In order for BitGo to support the coin, there must be sufficient liquidity in the market on reputable exchanges for a sustained period of time.In general, BitGo would expect to find at least $25M of daily liquidity available on well-known, trustworthy exchanges for a period of 14 days for BitGo to consider the forked coin having real value.

Cost

There is considerable overhead in supporting new coins. Once BitGo issues wallets for a coin, BitGo supports that coin and blockchain essentially forever. Some forks are seemingly simple for BitGo to support. For example, if a forked coin is technologically the same as the original, it may be relatively low cost to support the new coin.

At the same time, some forks or airdrops may be technologically very different from existing supported coins. For example, new airdrops or coins may be built upon different cryptographic algorithms (RSA instead of Elliptic Curve), may have new transaction formats, block formats, multi-signature features, or other changes.

The larger the changes, the higher the cost to support and maintain.In general, if a new fork is costly, but has sufficient value to BitGo customers, BitGo will use its best efforts to enable BitGo customers access to the new coin. However, it may affect the timing under which BitGo can do so.

Timing

New airdrops and forks usually are introduced with some notification before the airdrop or fork occurs. However, sometimes these notification periods can be very short - less than 8 weeks. Additionally, airdrops can be done in such a way that the airdrop later will “expire”, giving implementers only short windows of time to claim the airdrop before the value is lost.

Unfortunately, BitGo cannot guarantee to support new forks or airdrops within any short timeframe. Business obligations, developer availability, and cost are all material factors, and safety, testing, quality, and service are our primary objectives. While BitGo will do its best to make value available to its customers, we cannot guarantee a specific timeframe when the exact considerations of future forks can be so varied.

Finally, should BitGo elect not to support a fork at one point in time, it does not mean that BitGo will never support that Fork. For example, upon launch, a Fork may not meet the stability market capitalization, or liquidity thresholds for BitGo to support. In the future, should the Fork become viable, BitGo may, at its sole discretion, elect to support the Fork or Airdrop.

Policy

In the event of an upcoming modification to the Bitcoin Network or other applicable Network that could potentially result in a Digital Asset Network Fork or Airdrop, BitGo will use best commercial efforts to provide the value of the forked Digital Asset to Customer.

However, BitGo’s first concern is always security of Your existing Digital Assets.
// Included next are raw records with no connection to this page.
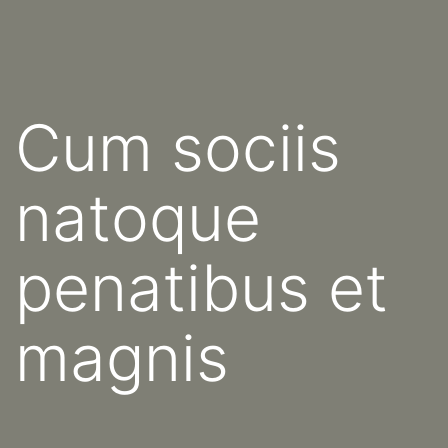
Fortsæt
Energianlæg
til
indhold
Cum sociis
natoque
penatibus et
magnis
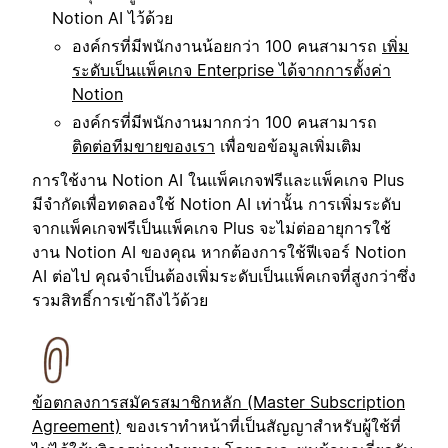
Notion AI ไว้ด้วย
องค์กรที่มีพนักงานน้อยกว่า 100 คนสามารถ
เพิ่ม
ระดับเป็นแพ็คเกจ Enterprise ได้จากการตั้งค่า
Notion
องค์กรที่มีพนักงานมากกว่า 100 คนสามารถ
ติดต่อทีมขายของเรา
เพื่อขอข้อมูลเพิ่มเติม
การใช้งาน Notion AI ในแพ็คเกจฟรีและแพ็คเกจ Plus
มีจำกัดเพื่อทดลองใช้ Notion AI เท่านั้น การเพิ่มระดับ
จากแพ็คเกจฟรีเป็นแพ็คเกจ Plus จะไม่ต่ออายุการใช้
งาน Notion AI ของคุณ หากต้องการใช้ฟีเจอร์ Notion
AI ต่อไป คุณจำเป็นต้องเพิ่มระดับเป็นแพ็คเกจที่สูงกว่าซึ่ง
รวมสิทธิ์การเข้าถึงไว้ด้วย
ข้อตกลงการสมัครสมาชิกหลัก (Master Subscription
Agreement)
ของเราทำหน้าที่เป็นสัญญาสำหรับผู้ใช้ที่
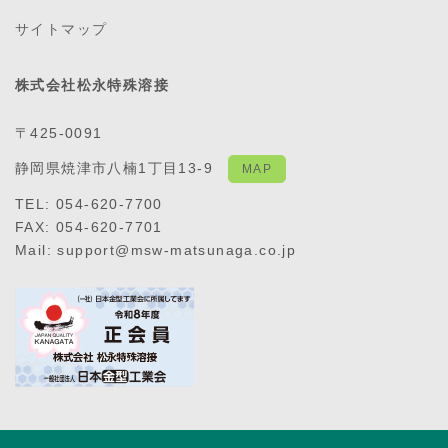
サイトマップ
株式会社松永特殊溶接
〒425-0091
静岡県焼津市八楠1丁目13-9
MAP
TEL: 054-620-7700
FAX: 054-620-7701
Mail: support@msw-matsunaga.co.jp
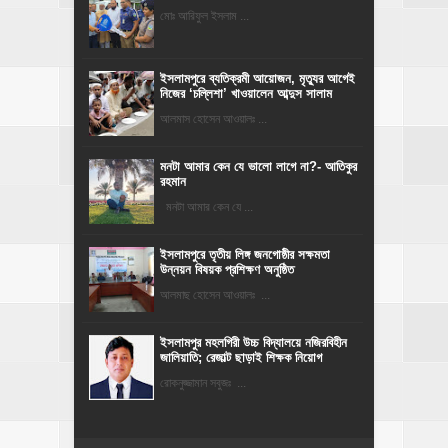
মোঃ আরিফুল ইসলাম ...
‎ইসলামপুরে ব্যতিক্রমী আয়োজন, মৃত্যুর আগেই
নিজের ‘চল্লিশা’ খাওয়ালেন আব্দুস সালাম
আলমাস হোসেন আওয়ালঃ ...
মনটা আমার কেন যে ভালো লাগে না?- আতিকুর
রহমান
মনটা আমার কেন যে ...
ইসলামপুরে তৃতীয় লিঙ্গ জনগোষ্ঠীর সক্ষমতা
উন্নয়ন বিষয়ক প্রশিক্ষণ অনুষ্ঠিত
আলমাছ হোসেন আওয়ালঃ ...
​ইসলামপুর মহলগিরী উচ্চ বিদ্যালয়ে নজিরবিহীন
জালিয়াতি; রেজাল্ট ছাড়াই শিক্ষক নিয়োগ
রোকনুজ্জামান সবুজঃ ...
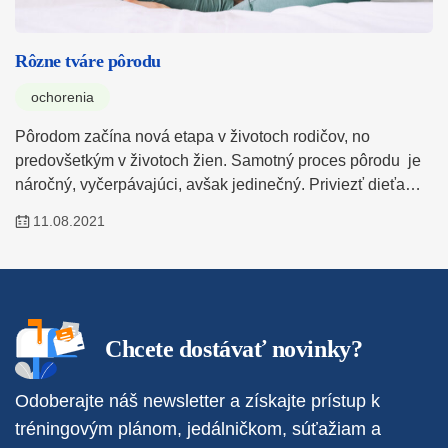
Rôzne tváre pôrodu
ochorenia
Pôrodom začína nová etapa v životoch rodičov, no
predovšetkým v životoch žien. Samotný proces pôrodu je
náročný, vyčerpávajúci, avšak jedinečný. Priviezť dieťa…
11.08.2021
Chcete dostávať novinky?
Odoberajte náš newsletter a získajte prístup k
tréningovým plánom, jedálničkom, súťažiam a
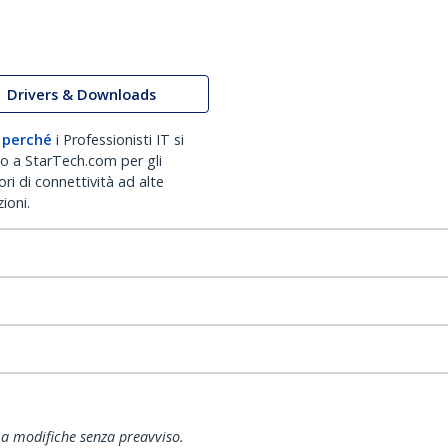
Drivers & Downloads
 perché
i Professionisti IT si
no a StarTech.com per gli
ri di connettività ad alte
ioni.
ti a modifiche senza preavviso.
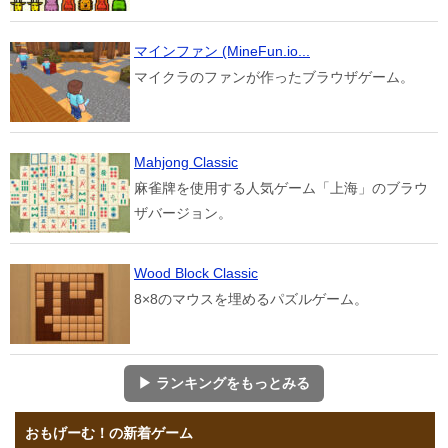
マインファン (MineFun.io...
マイクラのファンが作ったブラウザゲーム。
Mahjong Classic
麻雀牌を使用する人気ゲーム「上海」のブラウ
ザバージョン。
Wood Block Classic
8×8のマウスを埋めるパズルゲーム。
▶ ランキングをもっとみる
おもげーむ！の新着ゲーム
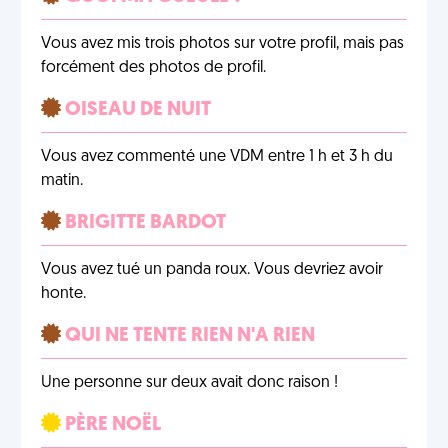
Vous avez mis trois photos sur votre profil, mais pas
forcément des photos de profil.
OISEAU DE NUIT
Vous avez commenté une VDM entre 1 h et 3 h du
matin.
BRIGITTE BARDOT
Vous avez tué un panda roux. Vous devriez avoir
honte.
QUI NE TENTE RIEN N'A RIEN
Une personne sur deux avait donc raison !
PÈRE NOËL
BitGo, at its sole discretion, may or may not decide to make Digital Assets available to Customer. Additionally, it may take significant time for BitGo to implement or provide access to any Digital Asset created as a result of a Fork. Customer indemnifies BitGo against any direct, indirect, incidental, special or consequential losses due to inability to access any Digital Asset created as a result of a Fork or Airdrop.

In the event that BitGo does consider a Fork to be technically safe with sufficient market value and liquidity, but Customer desires access to the Fork in advance of the timing that BitGo can provide due to cost or timing considerations, BitGo will, in good faith with Customer, determine a product plan to enable Customer to access the value of the Fork or airdrop such that the Customer, at its sole expense, could access the coin.

BitGo reserves the right to update this policy and the criteria for measuring the viability of a Fork or Airdrop from time to time based on new technological, legal, or environmental factors that may emerge.